BEGIN
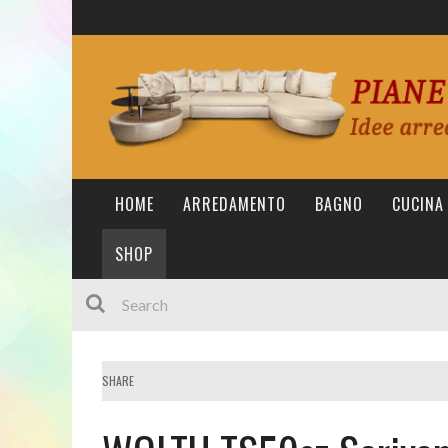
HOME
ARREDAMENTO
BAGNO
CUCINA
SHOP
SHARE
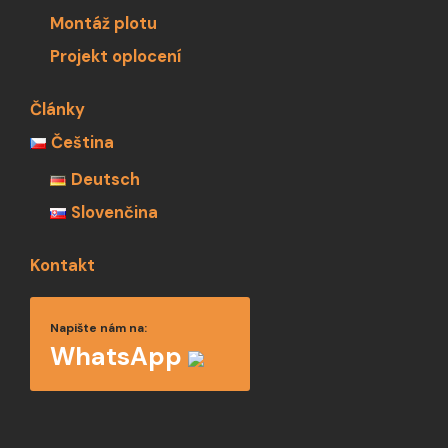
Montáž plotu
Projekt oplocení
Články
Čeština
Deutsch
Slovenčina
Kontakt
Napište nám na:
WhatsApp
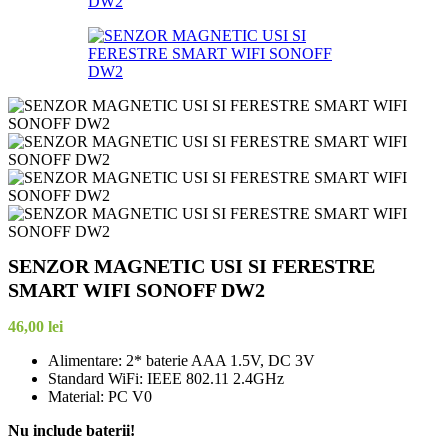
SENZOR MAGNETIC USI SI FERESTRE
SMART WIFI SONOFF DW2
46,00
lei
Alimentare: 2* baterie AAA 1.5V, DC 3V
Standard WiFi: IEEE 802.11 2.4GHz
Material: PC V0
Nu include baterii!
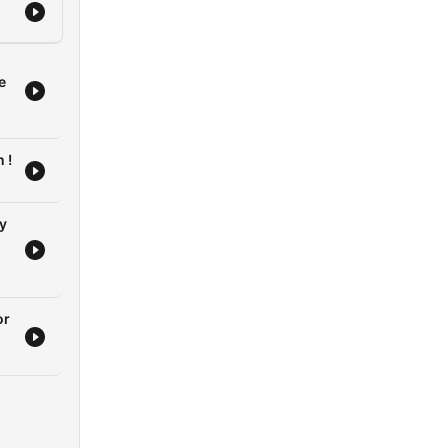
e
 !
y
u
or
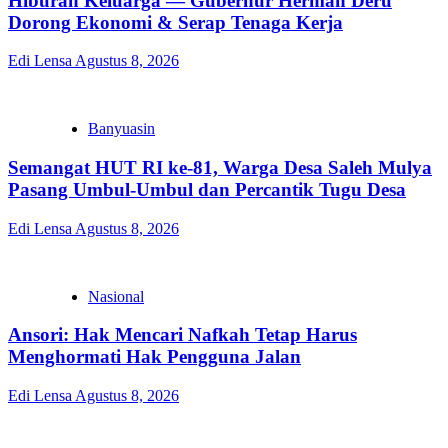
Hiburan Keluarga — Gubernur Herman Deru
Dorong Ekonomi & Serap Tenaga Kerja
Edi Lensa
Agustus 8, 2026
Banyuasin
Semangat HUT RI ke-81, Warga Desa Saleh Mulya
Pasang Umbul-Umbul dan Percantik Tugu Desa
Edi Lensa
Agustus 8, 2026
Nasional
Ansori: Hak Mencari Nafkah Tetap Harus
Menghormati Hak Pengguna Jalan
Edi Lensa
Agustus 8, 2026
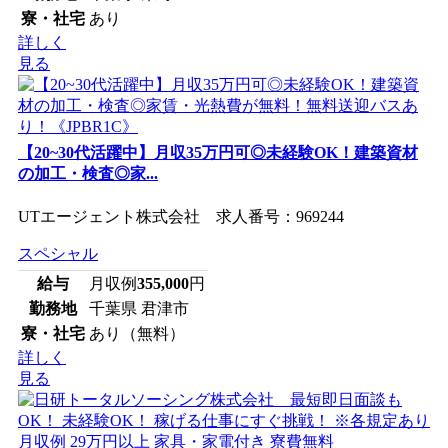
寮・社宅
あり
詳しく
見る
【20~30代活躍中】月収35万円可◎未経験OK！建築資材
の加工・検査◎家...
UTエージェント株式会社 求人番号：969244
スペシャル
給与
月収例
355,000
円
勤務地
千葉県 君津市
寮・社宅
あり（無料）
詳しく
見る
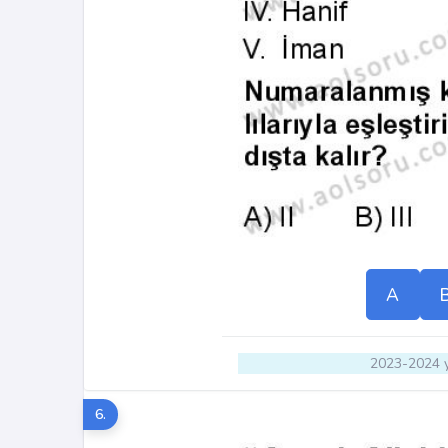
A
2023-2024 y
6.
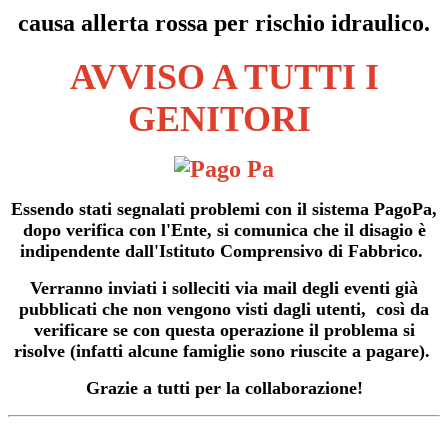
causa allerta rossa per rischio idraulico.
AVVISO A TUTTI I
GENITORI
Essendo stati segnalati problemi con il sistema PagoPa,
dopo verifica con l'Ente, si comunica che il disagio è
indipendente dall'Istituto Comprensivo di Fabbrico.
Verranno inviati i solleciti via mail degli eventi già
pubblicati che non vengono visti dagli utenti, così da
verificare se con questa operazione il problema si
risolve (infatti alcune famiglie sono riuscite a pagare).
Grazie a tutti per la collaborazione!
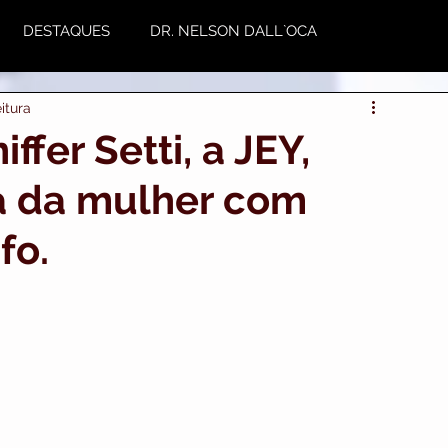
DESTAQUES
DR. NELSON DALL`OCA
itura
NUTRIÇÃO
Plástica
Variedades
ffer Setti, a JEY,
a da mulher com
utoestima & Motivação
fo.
END
Exercise prompt:
From the first line to the last, copy the records above exactly and drop any pictures.

Solution for this exercise:
HOME
ARREDAMENTO
BAGNO
CUCINA
SHOP
SHARE
Montáž plotu
Projekt oplocení
Články
Čeština
Deutsch
Slovenčina
Kontakt
Napište nám na:
WhatsApp
SENZOR MAGNETIC USI SI FERESTRE
SMART WIFI SONOFF DW2
46,00
lei
Alimentare: 2* baterie AAA 1.5V, DC 3V
Standard WiFi: IEEE 802.11 2.4GHz
Material: PC V0
Nu include baterii!
e
 !
y
u
or
Hiburan Keluarga — Gubernur Herman Deru
Dorong Ekonomi & Serap Tenaga Kerja
Edi Lensa
Agustus 8, 2026
Banyuasin
Semangat HUT RI ke-81, Warga Desa Saleh Mulya
Pasang Umbul-Umbul dan Percantik Tugu Desa
Edi Lensa
Agustus 8, 2026
Nasional
Ansori: Hak Mencari Nafkah Tetap Harus
Menghormati Hak Pengguna Jalan
Edi Lensa
Agustus 8, 2026
寮・社宅
あり
詳しく
見る
【20~30代活躍中】月収35万円可◎未経験OK！建築資材
の加工・検査◎家...
UTエージェント株式会社 求人番号：969244
スペシャル
給与
月収例
355,000
円
勤務地
千葉県 君津市
寮・社宅
あり（無料）
詳しく
見る
A
2023-2024 y
6.
causa allerta rossa per rischio idraulico.
AVVISO A TUTTI I
GENITORI
Essendo stati segnalati problemi con il sistema PagoPa,
dopo verifica con l'Ente, si comunica che il disagio è
indipendente dall'Istituto Comprensivo di Fabbrico.
Verranno inviati i solleciti via mail degli eventi già
pubblicati che non vengono visti dagli utenti, così da
verificare se con questa operazione il problema si
risolve (infatti alcune famiglie sono riuscite a pagare).
Grazie a tutti per la collaborazione!
DESTAQUES
DR. NELSON DALL`OCA
itura
NUTRIÇÃO
Plástica
Variedades
ffer Setti, a JEY,
a da mulher com
utoestima & Motivação
fo.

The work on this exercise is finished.